> **Task instructions**: If a line of the data below contains the string "Date", count it, then state the total alone.

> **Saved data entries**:
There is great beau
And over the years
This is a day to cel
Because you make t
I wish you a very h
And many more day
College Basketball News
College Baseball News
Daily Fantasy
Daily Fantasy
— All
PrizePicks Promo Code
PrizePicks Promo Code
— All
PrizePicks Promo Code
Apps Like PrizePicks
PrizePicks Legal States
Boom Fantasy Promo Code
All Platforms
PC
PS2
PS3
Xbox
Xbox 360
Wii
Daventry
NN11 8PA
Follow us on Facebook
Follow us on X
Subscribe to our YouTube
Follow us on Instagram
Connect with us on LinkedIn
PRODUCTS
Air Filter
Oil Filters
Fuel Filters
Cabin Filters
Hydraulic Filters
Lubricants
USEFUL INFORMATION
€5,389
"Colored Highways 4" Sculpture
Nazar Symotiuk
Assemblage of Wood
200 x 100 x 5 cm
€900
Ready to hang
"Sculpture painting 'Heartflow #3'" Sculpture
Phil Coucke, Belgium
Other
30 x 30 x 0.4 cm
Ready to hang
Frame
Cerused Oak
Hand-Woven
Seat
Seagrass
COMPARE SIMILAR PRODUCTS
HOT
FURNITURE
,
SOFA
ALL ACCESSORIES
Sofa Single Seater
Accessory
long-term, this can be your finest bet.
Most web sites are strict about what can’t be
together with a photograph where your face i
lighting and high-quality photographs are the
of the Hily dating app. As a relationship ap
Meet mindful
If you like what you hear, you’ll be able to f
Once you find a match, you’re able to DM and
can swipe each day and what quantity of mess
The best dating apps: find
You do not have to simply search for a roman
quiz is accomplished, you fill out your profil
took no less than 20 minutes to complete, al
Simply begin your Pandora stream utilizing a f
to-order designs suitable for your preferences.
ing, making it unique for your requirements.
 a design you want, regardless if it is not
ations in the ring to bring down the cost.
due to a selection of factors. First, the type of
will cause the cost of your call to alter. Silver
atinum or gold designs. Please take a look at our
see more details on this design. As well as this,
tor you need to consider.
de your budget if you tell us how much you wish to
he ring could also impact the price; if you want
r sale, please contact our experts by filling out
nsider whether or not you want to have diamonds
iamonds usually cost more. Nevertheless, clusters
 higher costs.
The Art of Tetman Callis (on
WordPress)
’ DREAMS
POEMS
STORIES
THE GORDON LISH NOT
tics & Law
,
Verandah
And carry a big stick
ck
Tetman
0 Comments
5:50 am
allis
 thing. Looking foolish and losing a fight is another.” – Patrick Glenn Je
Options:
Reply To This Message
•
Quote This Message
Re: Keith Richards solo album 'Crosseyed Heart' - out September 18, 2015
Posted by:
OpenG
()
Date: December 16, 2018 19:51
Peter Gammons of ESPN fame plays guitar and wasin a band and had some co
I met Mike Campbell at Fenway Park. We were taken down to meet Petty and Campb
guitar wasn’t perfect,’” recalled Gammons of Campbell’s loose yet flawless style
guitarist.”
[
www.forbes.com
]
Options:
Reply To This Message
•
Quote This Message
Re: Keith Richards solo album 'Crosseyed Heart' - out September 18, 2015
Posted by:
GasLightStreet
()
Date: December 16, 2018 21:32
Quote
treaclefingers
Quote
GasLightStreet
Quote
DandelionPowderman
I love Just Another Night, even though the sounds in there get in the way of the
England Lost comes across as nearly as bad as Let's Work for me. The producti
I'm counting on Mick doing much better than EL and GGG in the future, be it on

> **Output of the task**: 2